**Instructions for the task**:
Please return each line of the entries below that contains the string "農産物の加工".

**Extracted information**:

+++++

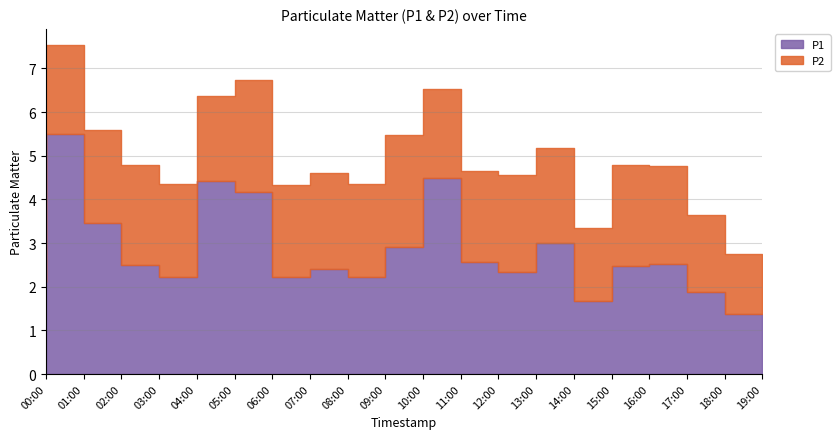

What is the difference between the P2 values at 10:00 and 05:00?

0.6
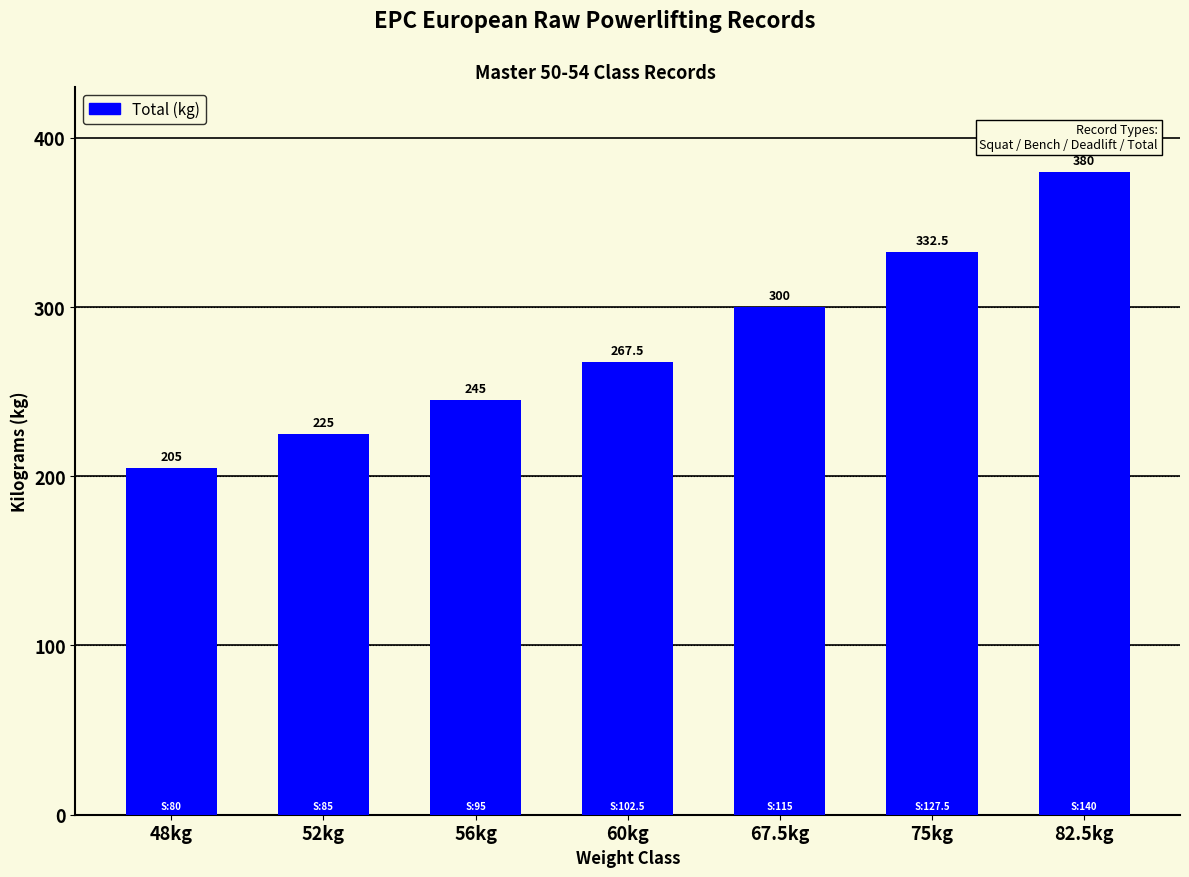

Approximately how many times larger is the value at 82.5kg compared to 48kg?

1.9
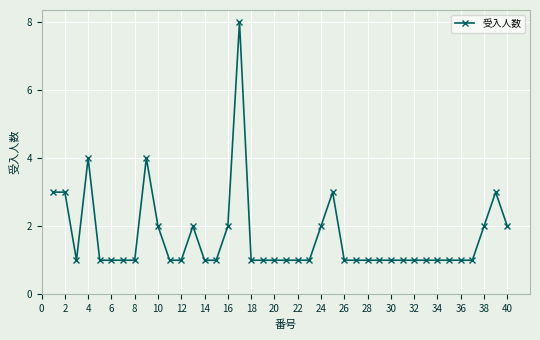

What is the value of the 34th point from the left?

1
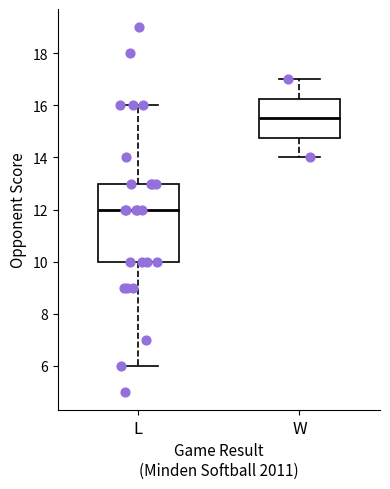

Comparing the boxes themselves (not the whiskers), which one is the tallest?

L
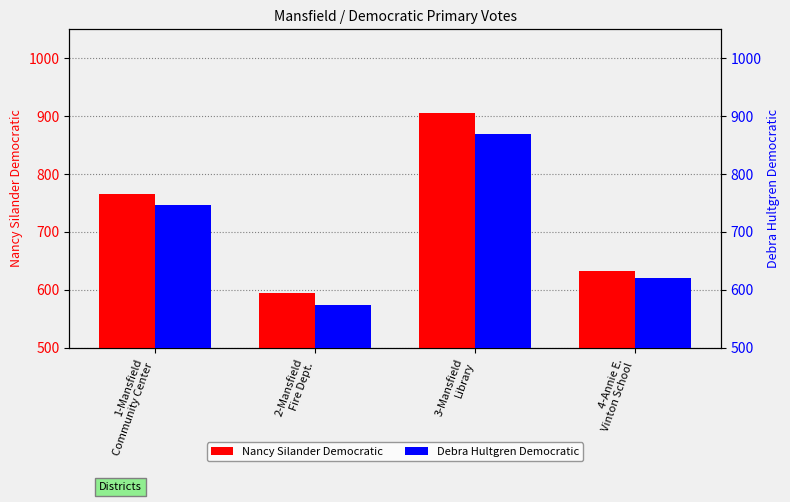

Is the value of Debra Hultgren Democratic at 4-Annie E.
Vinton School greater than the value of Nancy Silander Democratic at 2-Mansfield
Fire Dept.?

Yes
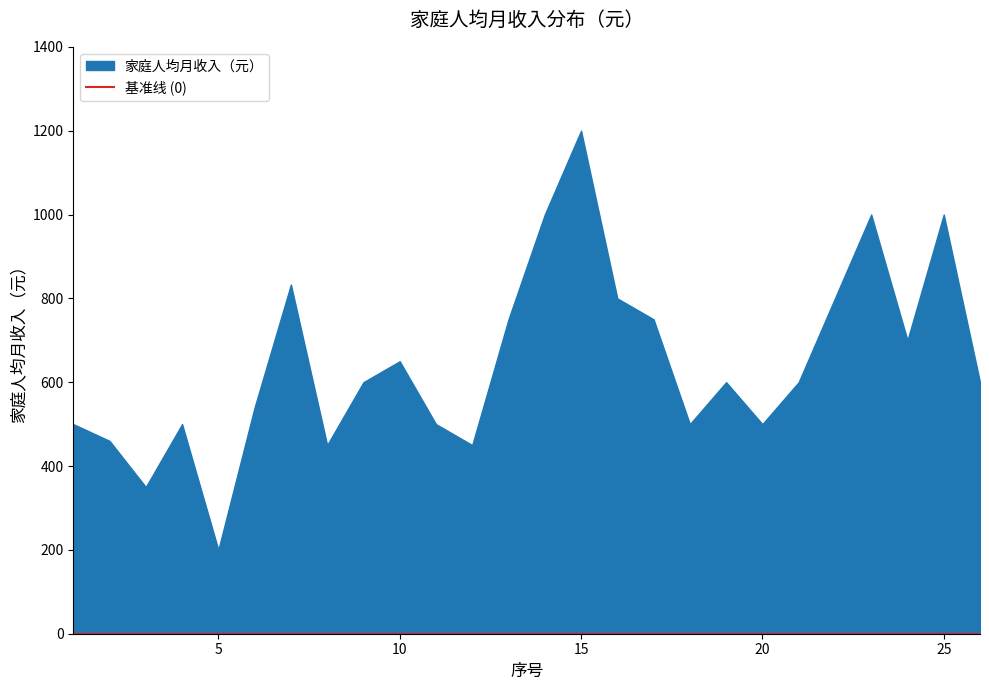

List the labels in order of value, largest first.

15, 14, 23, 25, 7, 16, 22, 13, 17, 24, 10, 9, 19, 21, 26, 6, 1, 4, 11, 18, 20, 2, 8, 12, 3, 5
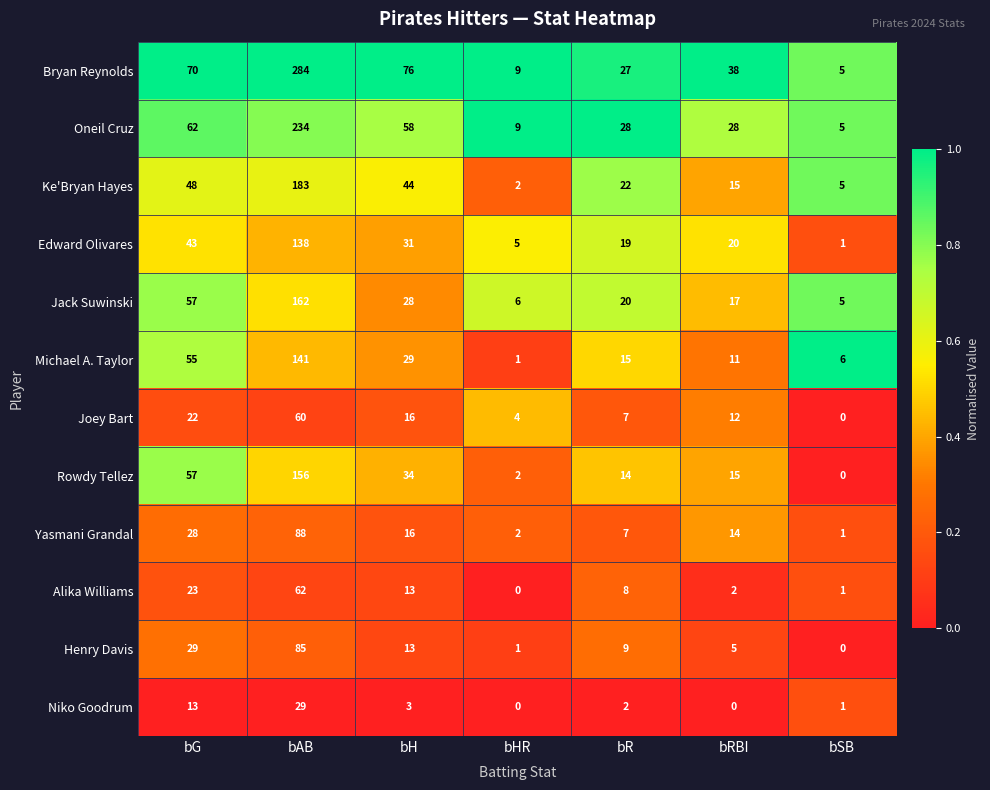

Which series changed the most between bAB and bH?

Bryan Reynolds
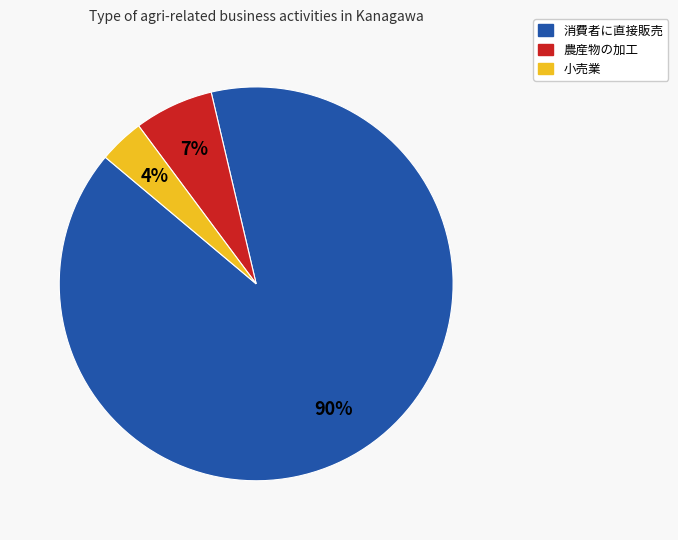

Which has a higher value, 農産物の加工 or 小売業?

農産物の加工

+++++

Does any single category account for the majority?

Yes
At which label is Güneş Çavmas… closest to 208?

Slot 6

+++++

**Answer section**:
Which has a higher value, 農産物の加工 or 小売業?
農産物の加工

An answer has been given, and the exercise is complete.